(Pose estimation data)
[Start of Attachment]
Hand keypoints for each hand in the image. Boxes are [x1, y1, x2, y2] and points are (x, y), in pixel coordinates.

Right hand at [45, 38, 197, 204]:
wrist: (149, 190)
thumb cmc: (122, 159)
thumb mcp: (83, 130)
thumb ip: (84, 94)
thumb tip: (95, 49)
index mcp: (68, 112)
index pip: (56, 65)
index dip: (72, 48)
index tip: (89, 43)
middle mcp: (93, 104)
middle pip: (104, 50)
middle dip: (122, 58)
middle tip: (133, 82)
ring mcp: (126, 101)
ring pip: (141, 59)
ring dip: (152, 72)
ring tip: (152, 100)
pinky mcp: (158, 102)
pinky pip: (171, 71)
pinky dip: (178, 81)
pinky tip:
[End of Attachment]
• **Your task**
Repeat every record, exactly as written.

• **Response to this exercise**
Hand keypoints for each hand in the image. Boxes are [x1, y1, x2, y2] and points are (x, y), in pixel coordinates.

Right hand at [45, 38, 197, 204]:
wrist: (149, 190)
thumb cmc: (122, 159)
thumb mcp: (83, 130)
thumb ip: (84, 94)
thumb tip: (95, 49)
index mcp: (68, 112)
index pip: (56, 65)
index dip: (72, 48)
index tip: (89, 43)
middle mcp: (93, 104)
middle pip: (104, 50)
middle dip: (122, 58)
middle tip: (133, 82)
ring mcp: (126, 101)
ring pip: (141, 59)
ring dip: (152, 72)
ring tip: (152, 100)
pinky mcp: (158, 102)
pinky pip: (171, 71)
pinky dip: (178, 81)
pinky tip:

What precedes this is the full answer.